Situé dans un parc boisé sur une colline qui domine la capitale portugaise, l'établissement pénitentiaire abrite un chenil où ce technicien de la télévision publique RTP laisse souvent sa Barbado da Terceira dorée, un bouvier originaire des Açores.
Gloria est prise en charge par des détenus qui s'affairent dans un bureau d'accueil modeste, dont les murs sont tapissés de photos d'animaux ayant séjourné dans ces lieux.
Ils vérifient si les vaccinations sont à jour avant d'enregistrer le nouvel hôte de cette pension insolite.
Les chiens y sont nourris, baignés, conduits en promenade... et les prisonniers veillent méticuleusement à leur médication. "C'est une grande responsabilité", confie Ricardo, 34 ans, incarcéré à la prison de Monsanto pour trafic de drogue, alors qu'un pitbull lui lèche la main à travers la grille de son chenil.
Ce travail à l'air libre lui convient parfaitement: "C'est complètement différent de la vie à l'intérieur, le temps passe plus vite", dit-il, en désignant la prison, entourée de barbelés. "J'aime vraiment être en contact avec les gens et des animaux", confie cet ancien gérant d'un bar, vêtu d'un jogging rouge et d'un T-shirt gris.
Marié et père d'une petite fille, Ricardo, qui a préféré taire son nom de famille, envisage d'ouvrir sa propre pension canine après sa sortie de prison à la fin de l'année.
Il fait partie de la poignée de détenus modèle sélectionnés par la direction de la prison pour s'occuper de la garde de chiens, un travail peu rémunéré (80 euros par mois, env 880 DH) qui sert avant tout à faciliter leur réinsertion dans la société.
La "Maison des chiens" est située dans un immeuble blanc et jaune qui jouxte l'imposante prison, un ancien fort militaire entouré de pins et de chênes, qui offre des vues panoramiques sur Lisbonne.

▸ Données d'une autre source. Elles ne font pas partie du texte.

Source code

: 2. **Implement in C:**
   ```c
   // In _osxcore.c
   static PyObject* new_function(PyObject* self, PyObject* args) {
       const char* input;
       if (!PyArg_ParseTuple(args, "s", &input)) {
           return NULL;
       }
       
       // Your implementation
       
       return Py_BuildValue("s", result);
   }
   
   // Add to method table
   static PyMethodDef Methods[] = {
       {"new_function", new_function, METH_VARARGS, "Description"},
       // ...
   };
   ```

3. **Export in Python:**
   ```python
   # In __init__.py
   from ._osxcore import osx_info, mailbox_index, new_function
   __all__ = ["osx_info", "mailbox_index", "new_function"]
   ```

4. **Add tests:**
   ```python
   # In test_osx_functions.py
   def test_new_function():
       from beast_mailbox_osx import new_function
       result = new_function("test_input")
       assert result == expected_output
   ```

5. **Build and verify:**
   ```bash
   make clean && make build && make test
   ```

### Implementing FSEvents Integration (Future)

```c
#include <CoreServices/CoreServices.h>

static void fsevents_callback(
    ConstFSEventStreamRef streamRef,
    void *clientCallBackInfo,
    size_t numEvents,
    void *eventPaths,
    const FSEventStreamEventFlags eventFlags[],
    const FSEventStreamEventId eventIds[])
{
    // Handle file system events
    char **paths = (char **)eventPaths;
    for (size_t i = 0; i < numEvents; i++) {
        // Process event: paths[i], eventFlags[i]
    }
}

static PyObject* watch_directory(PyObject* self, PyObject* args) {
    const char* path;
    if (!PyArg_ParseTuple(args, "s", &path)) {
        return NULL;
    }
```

Les 68 enclos du chenil affichent généralement complet pendant les vacances d'été, la période de Noël et les week-ends prolongés.
Initialement créé pour héberger les chiens des personnels de la prison, le chenil pénitentiaire a ouvert ses portes au grand public en l'an 2000. La pension canine coûte 10 euros par jour (110 DH), un prix réduit à 9,50 euros si le propriétaire fournit la nourriture pour son animal de compagnie.

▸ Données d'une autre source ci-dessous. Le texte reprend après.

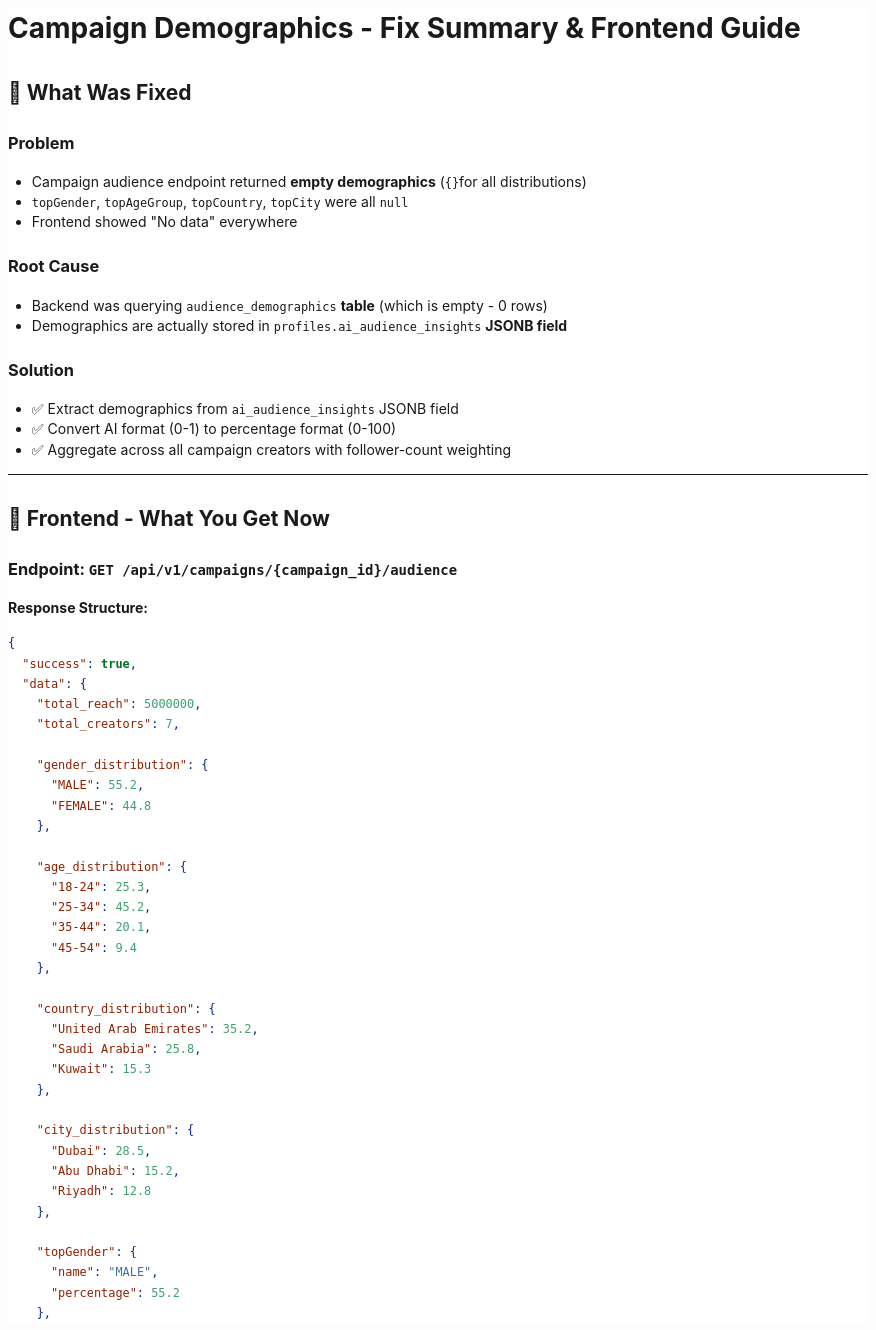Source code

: # Campaign Demographics - Fix Summary & Frontend Guide

## 🎯 What Was Fixed

### Problem
- Campaign audience endpoint returned **empty demographics** (`{}`for all distributions)
- `topGender`, `topAgeGroup`, `topCountry`, `topCity` were all `null`
- Frontend showed "No data" everywhere

### Root Cause
- Backend was querying `audience_demographics` **table** (which is empty - 0 rows)
- Demographics are actually stored in `profiles.ai_audience_insights` **JSONB field**

### Solution
- ✅ Extract demographics from `ai_audience_insights` JSONB field
- ✅ Convert AI format (0-1) to percentage format (0-100)
- ✅ Aggregate across all campaign creators with follower-count weighting

---

## 📡 Frontend - What You Get Now

### Endpoint: `GET /api/v1/campaigns/{campaign_id}/audience`

**Response Structure:**
```json
{
  "success": true,
  "data": {
    "total_reach": 5000000,
    "total_creators": 7,

    "gender_distribution": {
      "MALE": 55.2,
      "FEMALE": 44.8
    },

    "age_distribution": {
      "18-24": 25.3,
      "25-34": 45.2,
      "35-44": 20.1,
      "45-54": 9.4
    },

    "country_distribution": {
      "United Arab Emirates": 35.2,
      "Saudi Arabia": 25.8,
      "Kuwait": 15.3
    },

    "city_distribution": {
      "Dubai": 28.5,
      "Abu Dhabi": 15.2,
      "Riyadh": 12.8
    },

    "topGender": {
      "name": "MALE",
      "percentage": 55.2
    },
```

Quand il a confié Gloria à la prison de Monsanto la première fois, il y a quelques années, Rui Silva, 48 ans, n'a pas eu besoin de réserver: "Cela n'a pas posé de problème. Je leur ai demandé s'ils s'occupaient bien des chiens, ils m'ont dit que “oui”. C'est cela qui compte", relève-t-il."Le fait que le chenil fasse partie d'une prison pourrait me pousser à y avoir recours encore davantage", ajoute-t-il.
Il ne s'agit pas de faire rentrer de l'argent dans les caisses, assurent les dirigeants de l'institution, mais de contribuer à réhabiliter les prisonniers et préparer leur retour à la liberté en leur donnant une formation professionnelle.

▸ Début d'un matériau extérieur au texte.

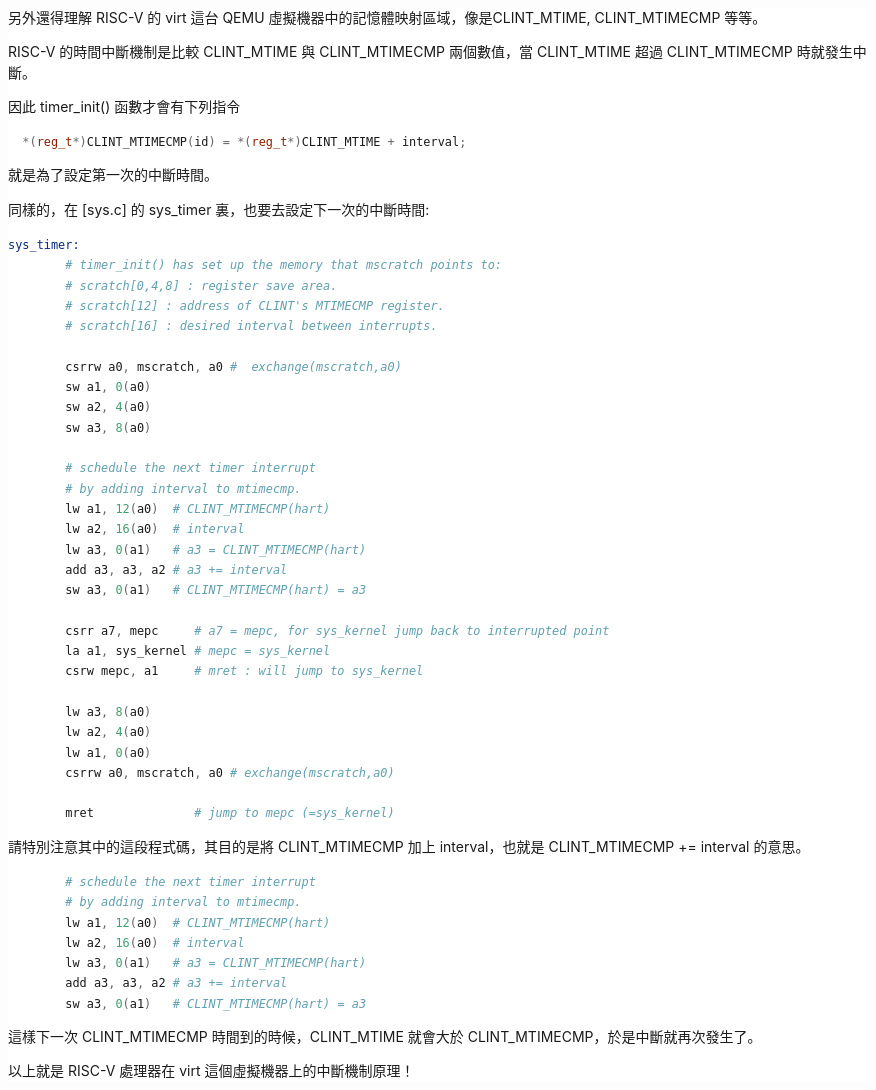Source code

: 另外還得理解 RISC-V 的 virt 這台 QEMU 虛擬機器中的記憶體映射區域，像是CLINT_MTIME, CLINT_MTIMECMP 等等。

RISC-V 的時間中斷機制是比較 CLINT_MTIME 與 CLINT_MTIMECMP 兩個數值，當 CLINT_MTIME 超過 CLINT_MTIMECMP 時就發生中斷。

因此 timer_init() 函數才會有下列指令

```cpp
  *(reg_t*)CLINT_MTIMECMP(id) = *(reg_t*)CLINT_MTIME + interval;
```

就是為了設定第一次的中斷時間。

同樣的，在 [sys.c] 的 sys_timer 裏，也要去設定下一次的中斷時間:

```s
sys_timer:
        # timer_init() has set up the memory that mscratch points to:
        # scratch[0,4,8] : register save area.
        # scratch[12] : address of CLINT's MTIMECMP register.
        # scratch[16] : desired interval between interrupts.

        csrrw a0, mscratch, a0 #  exchange(mscratch,a0)
        sw a1, 0(a0)
        sw a2, 4(a0)
        sw a3, 8(a0)

        # schedule the next timer interrupt
        # by adding interval to mtimecmp.
        lw a1, 12(a0)  # CLINT_MTIMECMP(hart)
        lw a2, 16(a0)  # interval
        lw a3, 0(a1)   # a3 = CLINT_MTIMECMP(hart)
        add a3, a3, a2 # a3 += interval
        sw a3, 0(a1)   # CLINT_MTIMECMP(hart) = a3

        csrr a7, mepc     # a7 = mepc, for sys_kernel jump back to interrupted point
        la a1, sys_kernel # mepc = sys_kernel
        csrw mepc, a1     # mret : will jump to sys_kernel
 
        lw a3, 8(a0)
        lw a2, 4(a0)
        lw a1, 0(a0)
        csrrw a0, mscratch, a0 # exchange(mscratch,a0)

        mret              # jump to mepc (=sys_kernel)
```

請特別注意其中的這段程式碼，其目的是將 CLINT_MTIMECMP 加上 interval，也就是 CLINT_MTIMECMP += interval 的意思。

```s
        # schedule the next timer interrupt
        # by adding interval to mtimecmp.
        lw a1, 12(a0)  # CLINT_MTIMECMP(hart)
        lw a2, 16(a0)  # interval
        lw a3, 0(a1)   # a3 = CLINT_MTIMECMP(hart)
        add a3, a3, a2 # a3 += interval
        sw a3, 0(a1)   # CLINT_MTIMECMP(hart) = a3
```

這樣下一次 CLINT_MTIMECMP 時間到的時候，CLINT_MTIME 就會大於 CLINT_MTIMECMP，於是中斷就再次發生了。

以上就是 RISC-V 處理器在 virt 這個虛擬機器上的中斷機制原理！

"S'occuper d'animaux permet de développer des liens affectifs que les détenus projetteront ensuite sur des personnes et sur la société en général", explique Ana Pereira Teixeira, directrice de l'établissement.
La prison de Monsanto compte des criminels particulièrement dangereux. Parmi ses quelque 160 détenus figurent un expert en explosifs du groupe séparatiste basque ETA arrêté au Portugal en 2010 et un homme qui a abattu deux jeunes policiers dans la banlieue de Lisbonne en 2005.
Les détenus employés du chenil sont sélectionnés parmi une vingtaine de prisonniers en fin de peine qui bénéficient d'un régime allégé en raison d'un bon comportement.
"Nous tentons de choisir les personnes idéales pour travailler ici et qui sont contentes d'y être", commente le vétérinaire de la prison, Pedro Canavilhas de Melo.
Ce travail "les calme et réduit leur agressivité", explique Mme Teixeira. Et "quand ils partent d'ici, ce sont des êtres humains meilleurs dans leur relation avec les autres, grâce à celle qu'ils ont développée avec les animaux".